能量为 hf 的光子撞击金属中的电子。电子必须至少消耗能量 φ(逸出功)才能脱离表面,剩余能量成为电子的最大动能 KEmax。
hf = φ + KEmax
Since KEmax = eVs, where Vs is the stopping potential, the equation becomes eVs = hf − φ. This linear relation between f and Vs provided strong evidence for the photon model.
由于 KEmax = eVs,其中 Vs 为遏止电压,方程变为 eVs = hf − φ。f 与 Vs 之间的线性关系为光子模型提供了有力证据。
11. Period of a Mass-Spring System in SHM | 弹簧振子简谐运动周期推导
A mass attached to a spring obeys Hooke’s law, leading to simple harmonic motion. The period can be derived by relating the acceleration to the displacement or by using the auxiliary circle method.

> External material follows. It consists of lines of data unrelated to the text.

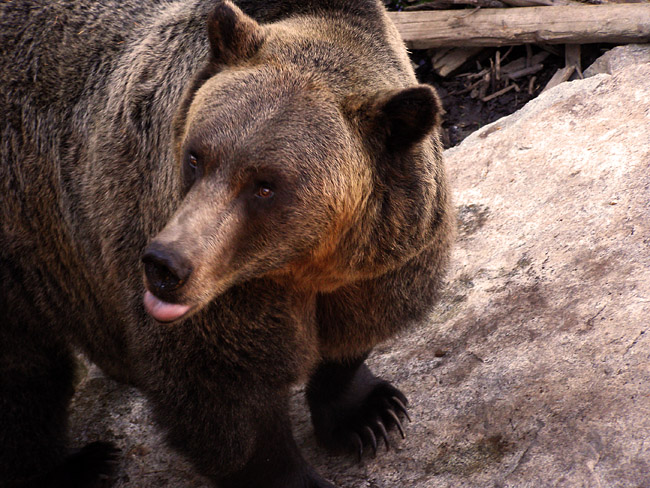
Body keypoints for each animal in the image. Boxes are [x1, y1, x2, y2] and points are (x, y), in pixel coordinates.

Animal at [0, 0, 450, 488]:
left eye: (265, 185)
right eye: (196, 156)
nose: (165, 264)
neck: (300, 266)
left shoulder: (381, 260)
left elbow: (356, 334)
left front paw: (371, 415)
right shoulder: (214, 287)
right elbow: (226, 400)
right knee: (26, 373)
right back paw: (82, 465)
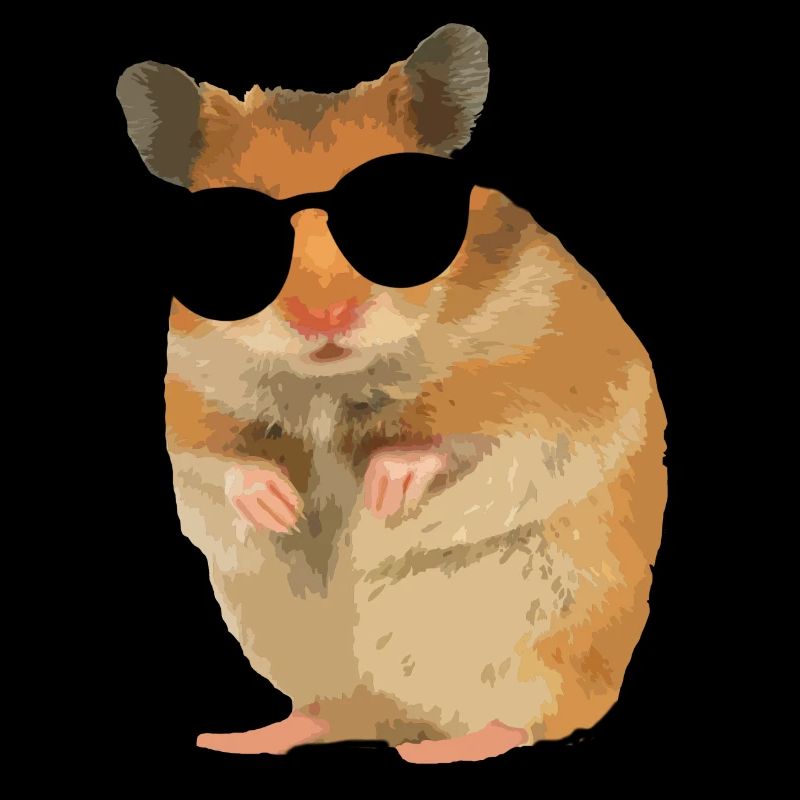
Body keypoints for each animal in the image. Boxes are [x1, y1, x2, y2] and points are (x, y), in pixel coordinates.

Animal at [117, 23, 667, 763]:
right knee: (332, 715)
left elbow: (475, 438)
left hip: (534, 642)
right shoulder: (190, 396)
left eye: (398, 216)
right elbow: (220, 461)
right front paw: (281, 508)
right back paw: (237, 738)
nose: (324, 319)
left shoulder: (550, 381)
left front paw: (381, 493)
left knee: (528, 719)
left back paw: (438, 750)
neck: (332, 380)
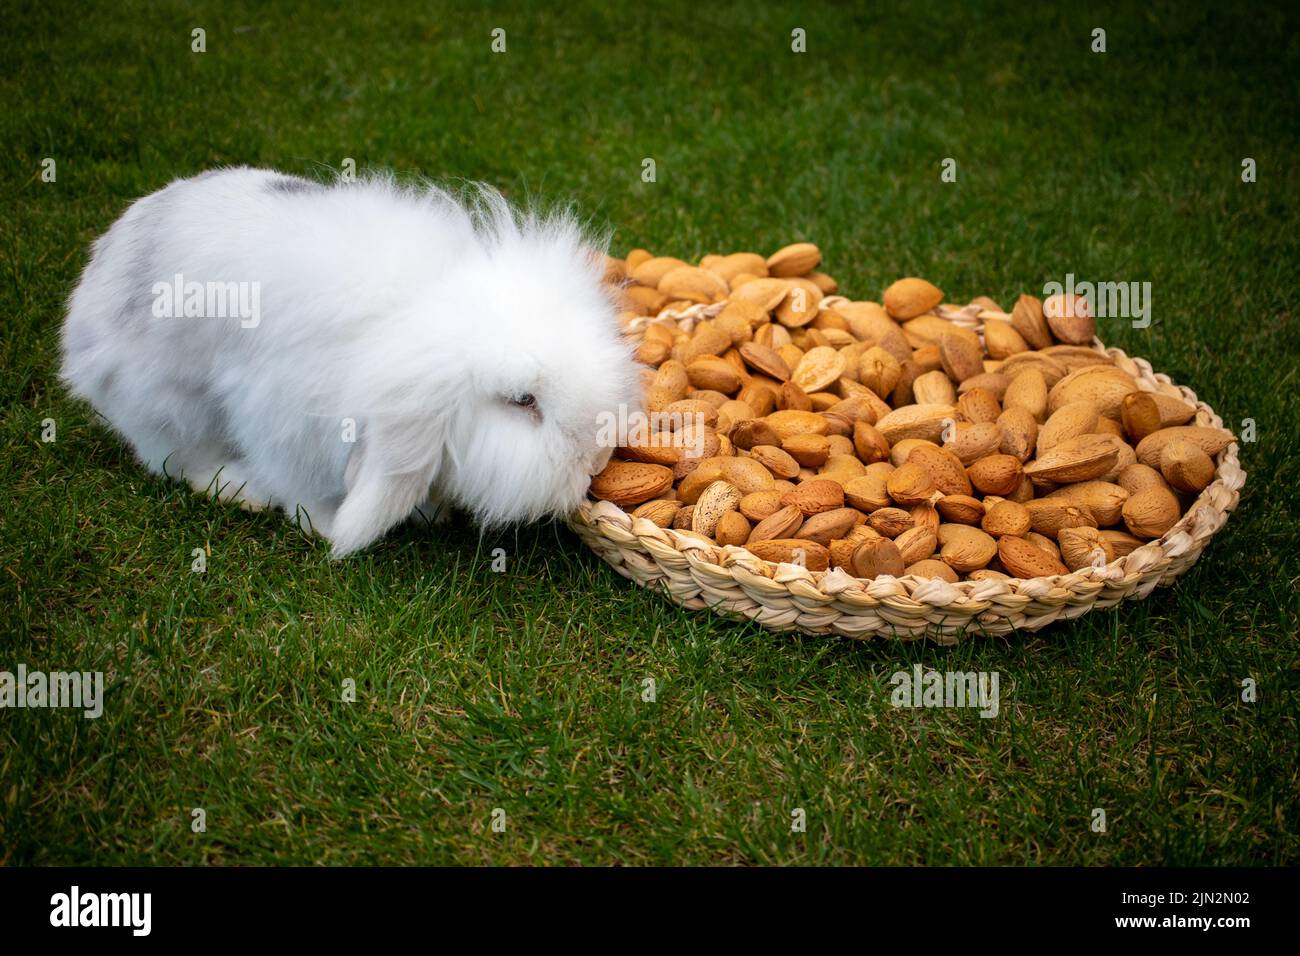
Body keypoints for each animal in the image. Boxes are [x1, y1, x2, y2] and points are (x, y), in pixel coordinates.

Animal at [60, 166, 641, 556]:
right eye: (523, 401)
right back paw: (239, 488)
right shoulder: (284, 424)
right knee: (173, 457)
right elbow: (305, 489)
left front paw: (430, 512)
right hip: (169, 402)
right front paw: (328, 527)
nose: (594, 462)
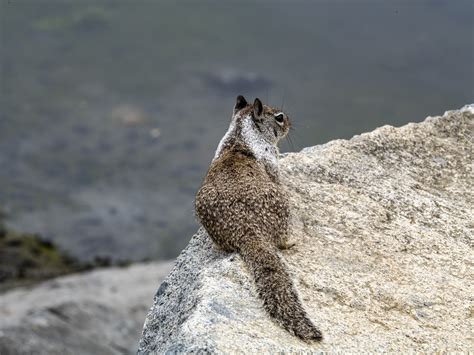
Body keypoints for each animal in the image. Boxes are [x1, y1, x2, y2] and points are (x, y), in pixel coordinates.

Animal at [193, 94, 322, 342]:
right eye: (279, 117)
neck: (240, 134)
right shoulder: (272, 162)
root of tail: (248, 231)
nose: (290, 123)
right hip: (282, 207)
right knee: (283, 240)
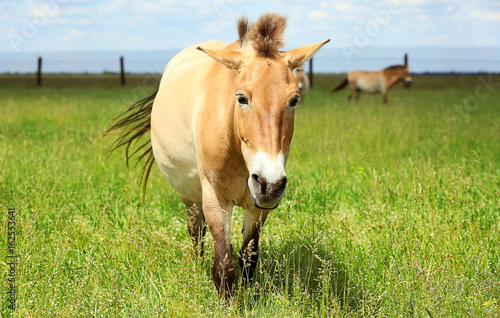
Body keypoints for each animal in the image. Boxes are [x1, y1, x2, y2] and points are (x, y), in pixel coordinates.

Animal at [107, 13, 330, 300]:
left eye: (294, 100)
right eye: (242, 98)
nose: (269, 183)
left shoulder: (257, 207)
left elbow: (249, 256)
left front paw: (249, 297)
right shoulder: (214, 199)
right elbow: (223, 265)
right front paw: (228, 303)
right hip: (190, 195)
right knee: (195, 231)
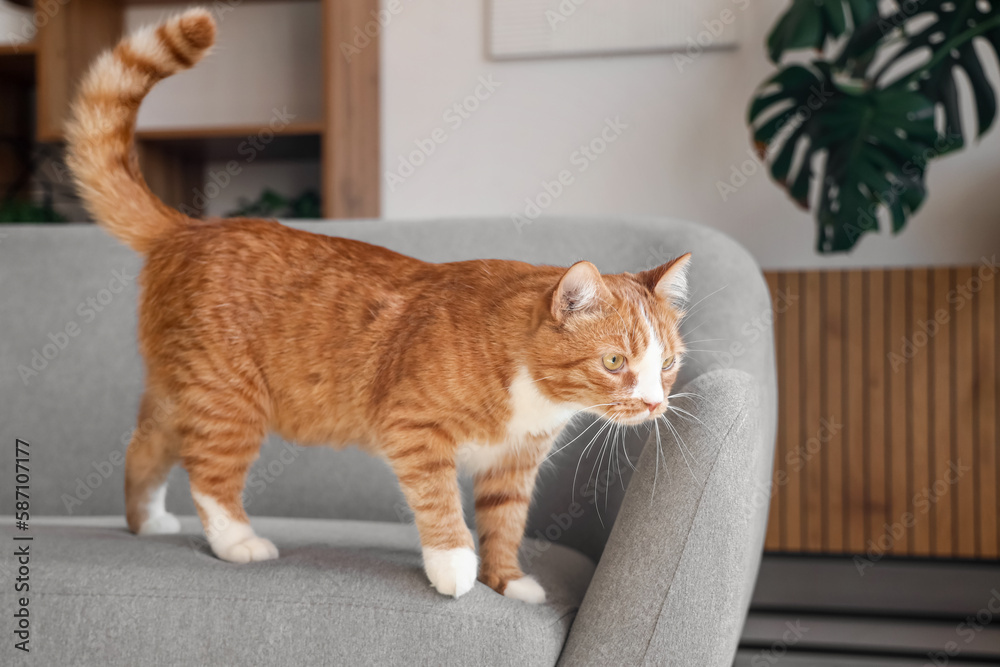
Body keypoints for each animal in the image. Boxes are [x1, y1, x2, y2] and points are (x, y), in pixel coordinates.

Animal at [62, 9, 688, 604]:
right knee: (210, 476)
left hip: (183, 394)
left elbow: (505, 523)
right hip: (229, 401)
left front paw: (507, 581)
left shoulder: (511, 466)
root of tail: (190, 228)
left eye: (667, 365)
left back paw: (147, 523)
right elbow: (439, 502)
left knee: (143, 449)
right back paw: (238, 541)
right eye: (615, 363)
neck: (533, 396)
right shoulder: (413, 429)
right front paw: (454, 566)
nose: (655, 404)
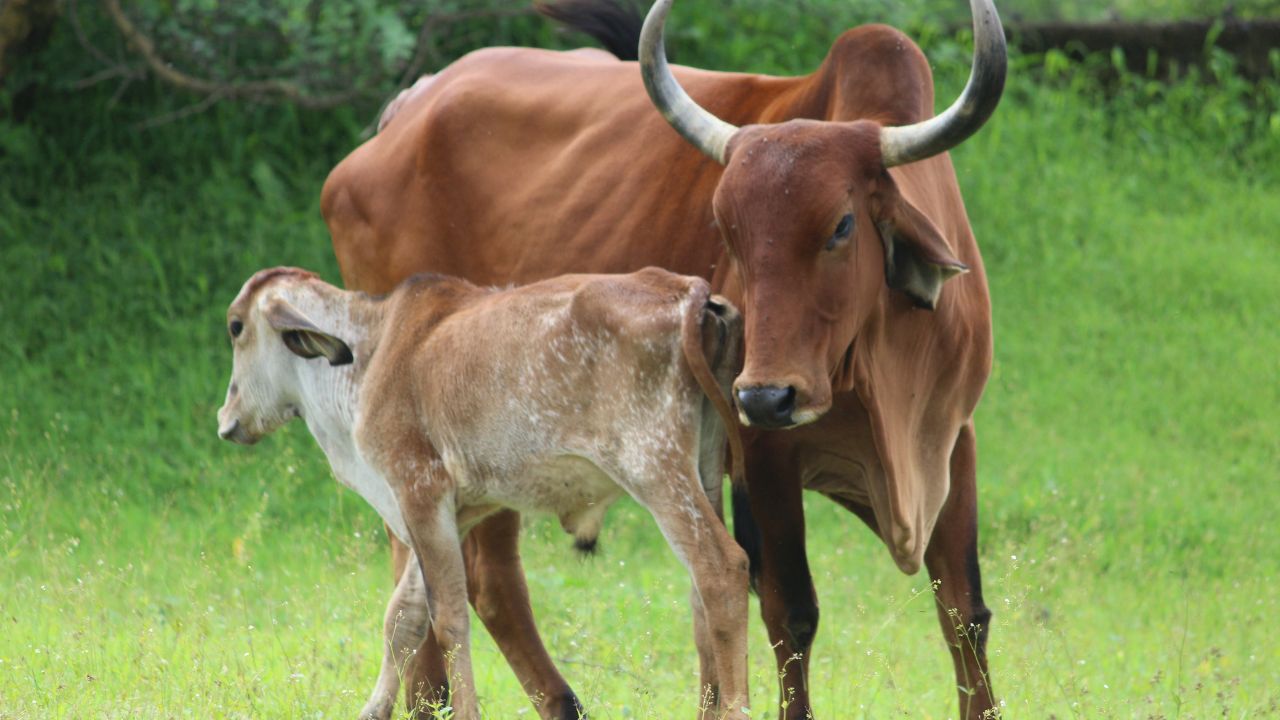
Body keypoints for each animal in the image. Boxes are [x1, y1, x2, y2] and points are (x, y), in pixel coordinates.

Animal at [215, 266, 751, 720]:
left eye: (236, 327)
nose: (226, 421)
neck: (370, 353)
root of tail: (685, 290)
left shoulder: (417, 490)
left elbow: (448, 620)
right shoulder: (449, 511)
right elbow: (403, 620)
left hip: (654, 469)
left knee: (721, 571)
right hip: (703, 469)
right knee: (700, 599)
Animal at [320, 0, 1007, 717]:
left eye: (841, 226)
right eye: (726, 229)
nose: (766, 396)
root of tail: (407, 110)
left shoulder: (953, 438)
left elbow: (965, 614)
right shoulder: (764, 456)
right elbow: (792, 614)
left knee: (459, 578)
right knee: (463, 576)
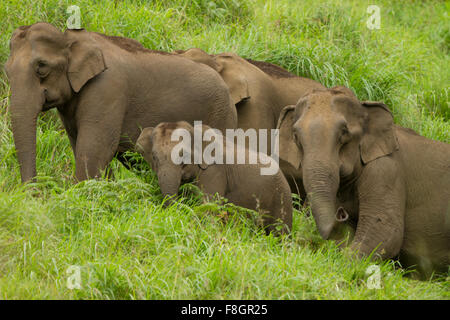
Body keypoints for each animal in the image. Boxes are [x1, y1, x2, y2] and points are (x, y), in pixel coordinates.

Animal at [5, 22, 237, 182]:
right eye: (7, 70)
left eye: (41, 67)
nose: (35, 192)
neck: (71, 39)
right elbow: (80, 144)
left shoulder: (107, 89)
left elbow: (95, 149)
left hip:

弹簧上的重物遵循胡克定律,产生简谐运动。通过将加速度与位移关联,或使用参考圆法,可推导出周期。
From Newton’s second law and Hooke’s law (F = −kx), we have ma = −kx, so the acceleration a = −(k/m)x. This matches the SHM condition a = −ω²x, giving ω² = k/m.
由牛顿第二定律和胡克定律 F = −kx,有 ma = −kx,因此加速度 a = −(k/m)x。这与简谐运动条件 a = −ω²x 相符,得到 ω² = k/m。
Alternatively, consider uniform circular motion projected onto a diameter. The acceleration of the projected point is a = −ω²x, and the restoring force is F = −mω²x. Comparing with F = −kx yields ω² = k/m.
另一种方式,考虑匀速圆周运动在直径上的投影。投影点的加速度为 a = −ω²x,回复力为 F = −mω²x。与 F = −kx 比较,得 ω² = k/m。